>>>>>

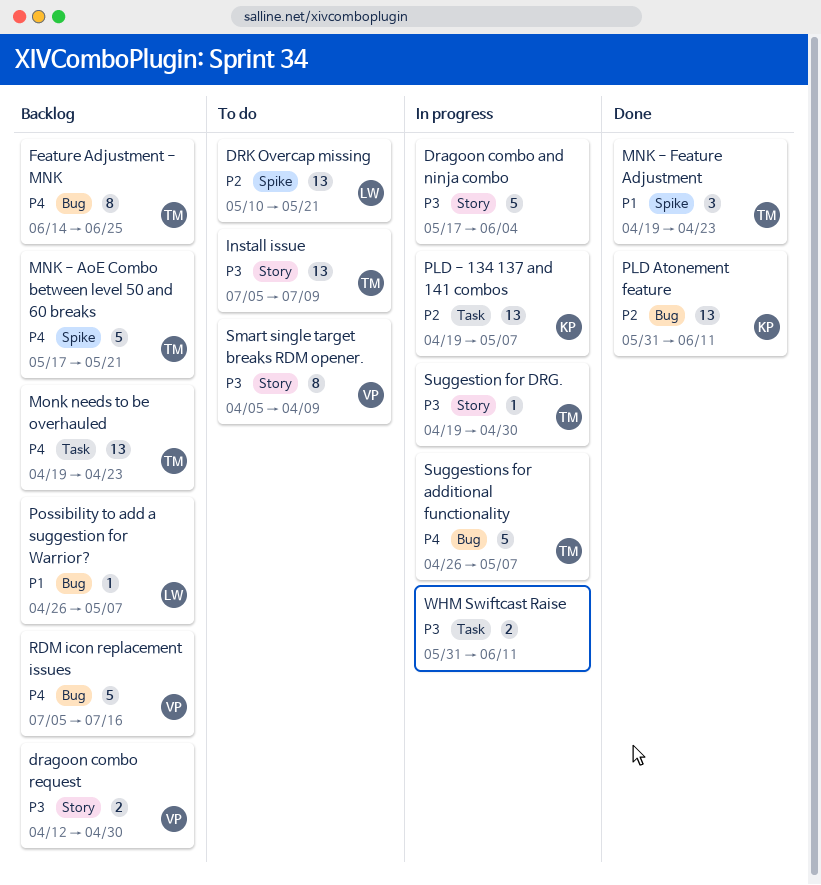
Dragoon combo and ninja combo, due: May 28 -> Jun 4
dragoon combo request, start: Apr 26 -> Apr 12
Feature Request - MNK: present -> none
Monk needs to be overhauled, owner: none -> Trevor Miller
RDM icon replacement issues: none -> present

<<<<<

Problem to work on: In the records, find every line that has the string "combo" and copy it.

Answer area:
Dragoon combo and ninja combo, due: May 28 -> Jun 4
dragoon combo request, start: Apr 26 -> Apr 12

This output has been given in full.